(Dataset excerpts):
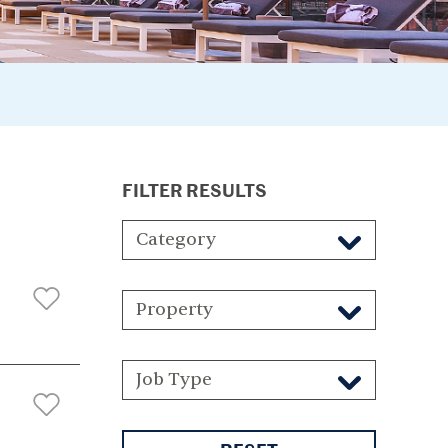
FILTER RESULTS
Category
Property
Job Type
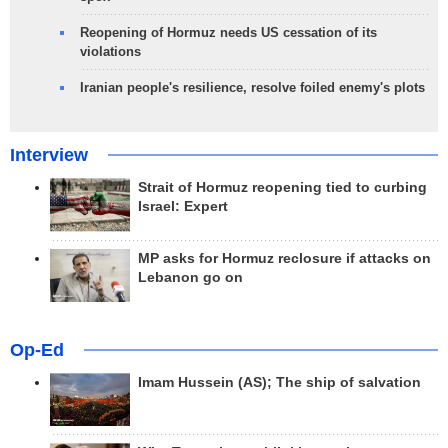
Reopening of Hormuz needs US cessation of its
violations
Iranian people's resilience, resolve foiled enemy's plots
Interview
Strait of Hormuz reopening tied to curbing
Israel: Expert
MP asks for Hormuz reclosure if attacks on
Lebanon go on
Op-Ed
Imam Hussein (AS); The ship of salvation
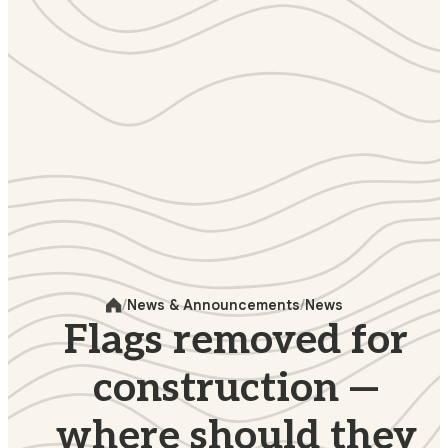
News & Announcements
News
Home
Flags removed for
construction —
where should they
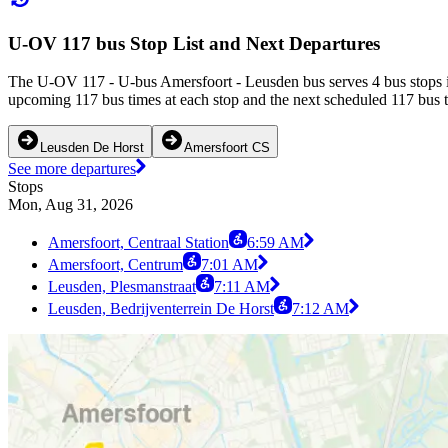
U-OV 117 bus Stop List and Next Departures
The U-OV 117 - U-bus Amersfoort - Leusden bus serves 4 bus stops in
upcoming 117 bus times at each stop and the next scheduled 117 bus ti
Leusden De Horst
Amersfoort CS
See more departures
Stops
Mon, Aug 31, 2026
Amersfoort, Centraal Station
6:59 AM
Amersfoort, Centrum
7:01 AM
Leusden, Plesmanstraat
7:11 AM
Leusden, Bedrijventerrein De Horst
7:12 AM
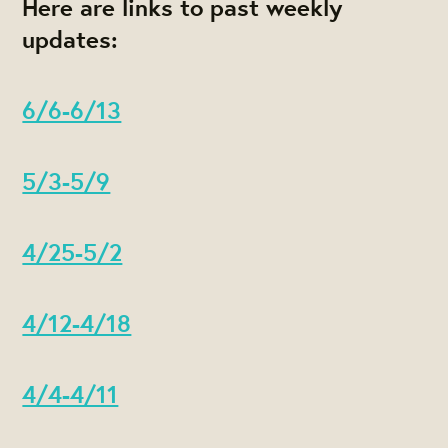
Here are links to past weekly
updates:
6/6-6/13
5/3-5/9
4/25-5/2
4/12-4/18
4/4-4/11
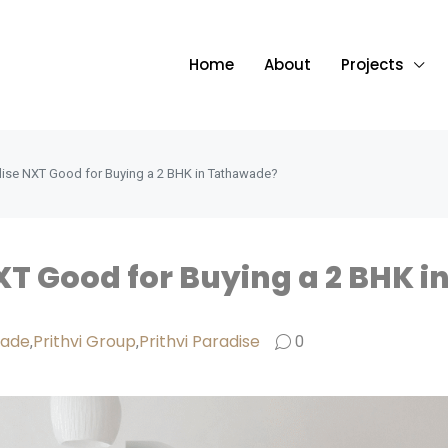
Home
About
Projects
radise NXT Good for Buying a 2 BHK in Tathawade?
NXT Good for Buying a 2 BHK 
wade
Prithvi Group
Prithvi Paradise
,
,
0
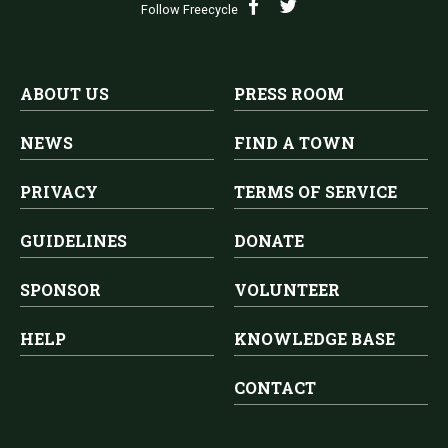
Follow Freecycle
ABOUT US
PRESS ROOM
NEWS
FIND A TOWN
PRIVACY
TERMS OF SERVICE
GUIDELINES
DONATE
SPONSOR
VOLUNTEER
HELP
KNOWLEDGE BASE
CONTACT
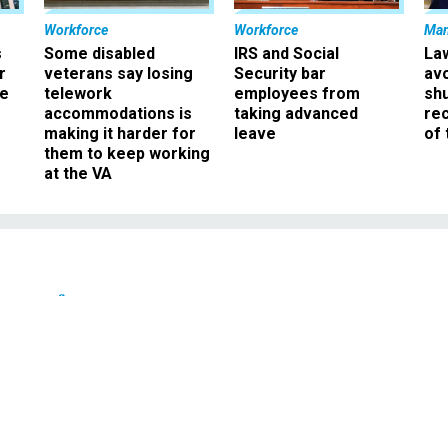
Workforce
Workforce
Ma
s
Some disabled
IRS and Social
La
r
veterans say losing
Security bar
av
ee
telework
employees from
sh
accommodations is
taking advanced
rec
making it harder for
leave
of 
them to keep working
at the VA
Defense
ition chief won suppor
ues before sentencing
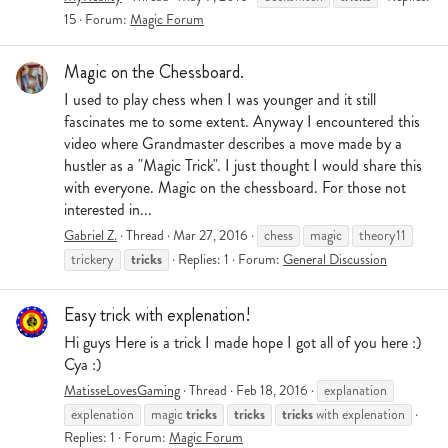
15
Forum:
Magic Forum
Magic on the Chessboard.
I used to play chess when I was younger and it still
fascinates me to some extent. Anyway I encountered this
video where Grandmaster describes a move made by a
hustler as a "Magic Trick". I just thought I would share this
with everyone. Magic on the chessboard. For those not
interested in...
Gabriel Z.
Thread
Mar 27, 2016
chess
magic
theory11
tricks
trickery
Replies: 1
Forum:
General Discussion
Easy trick with explenation!
Hi guys Here is a trick I made hope I got all of you here :)
Cya :)
MatisseLovesGaming
Thread
Feb 18, 2016
explanation
tricks
tricks
tricks
explenation
magic
with explenation
Replies: 1
Forum:
Magic Forum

(Task brief): Pick every line containing the word "where" out of the material, and copy those lines.

(Solution to this exercise):
where should they
video where Grandmaster describes a move made by a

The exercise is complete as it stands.